Available records
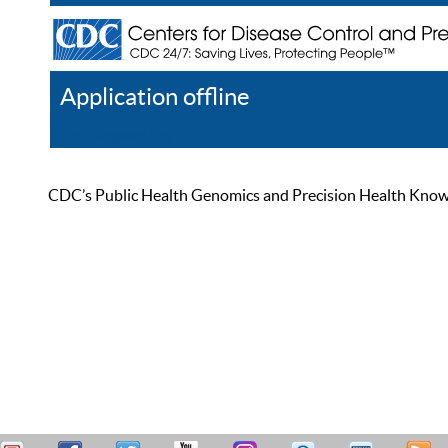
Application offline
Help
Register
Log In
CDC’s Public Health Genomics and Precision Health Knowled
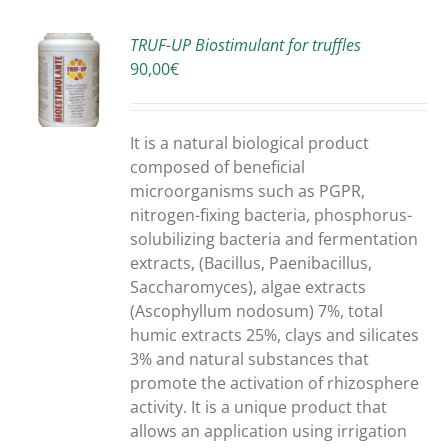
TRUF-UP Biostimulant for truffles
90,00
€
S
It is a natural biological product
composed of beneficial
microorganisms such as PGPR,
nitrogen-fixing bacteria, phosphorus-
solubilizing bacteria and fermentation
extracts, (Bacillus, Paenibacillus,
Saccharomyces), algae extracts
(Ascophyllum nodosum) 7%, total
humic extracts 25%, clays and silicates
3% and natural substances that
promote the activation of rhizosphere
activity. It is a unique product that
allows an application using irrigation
--
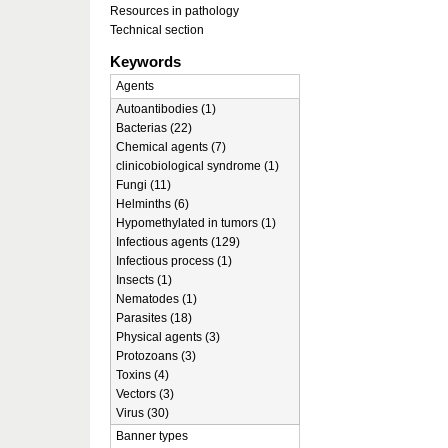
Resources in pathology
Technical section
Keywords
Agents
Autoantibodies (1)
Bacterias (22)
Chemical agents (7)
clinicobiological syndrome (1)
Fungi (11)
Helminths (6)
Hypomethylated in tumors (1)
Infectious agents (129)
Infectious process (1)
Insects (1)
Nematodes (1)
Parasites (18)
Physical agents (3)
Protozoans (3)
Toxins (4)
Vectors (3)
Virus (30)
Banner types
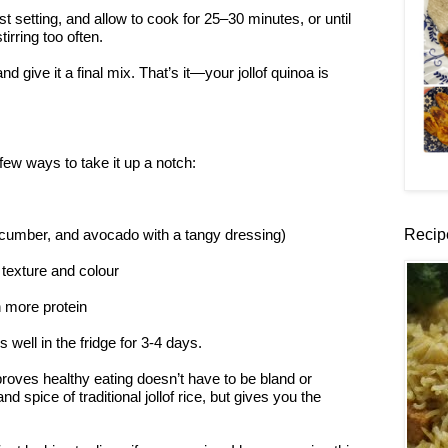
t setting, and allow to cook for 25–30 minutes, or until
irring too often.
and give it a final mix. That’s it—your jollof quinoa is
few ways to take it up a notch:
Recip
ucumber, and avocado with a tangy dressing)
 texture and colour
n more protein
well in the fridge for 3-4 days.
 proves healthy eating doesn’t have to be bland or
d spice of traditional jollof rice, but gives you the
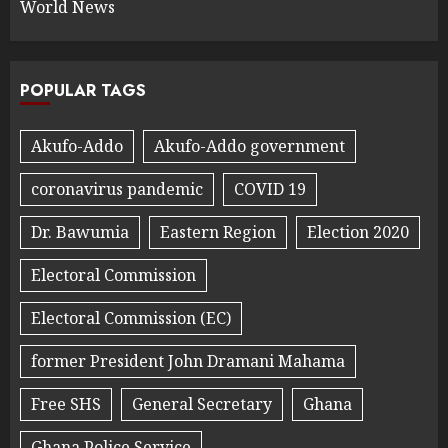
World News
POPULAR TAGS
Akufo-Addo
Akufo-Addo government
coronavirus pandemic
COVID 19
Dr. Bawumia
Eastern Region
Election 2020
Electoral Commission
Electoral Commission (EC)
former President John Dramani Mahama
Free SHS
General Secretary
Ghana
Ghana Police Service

Work required
Your reply should consist solely of the lines above from the line containing "Application offline" up to and including the line containing "allows an application using irrigation", reproduced exactly, minus the pictures.

Solution to the exercise
Application offline
Help
Register
Log In
CDC’s Public Health Genomics and Precision Health Knowled
TRUF-UP Biostimulant for truffles
90,00
€
S
It is a natural biological product
composed of beneficial
microorganisms such as PGPR,
nitrogen-fixing bacteria, phosphorus-
solubilizing bacteria and fermentation
extracts, (Bacillus, Paenibacillus,
Saccharomyces), algae extracts
(Ascophyllum nodosum) 7%, total
humic extracts 25%, clays and silicates
3% and natural substances that
promote the activation of rhizosphere
activity. It is a unique product that
allows an application using irrigation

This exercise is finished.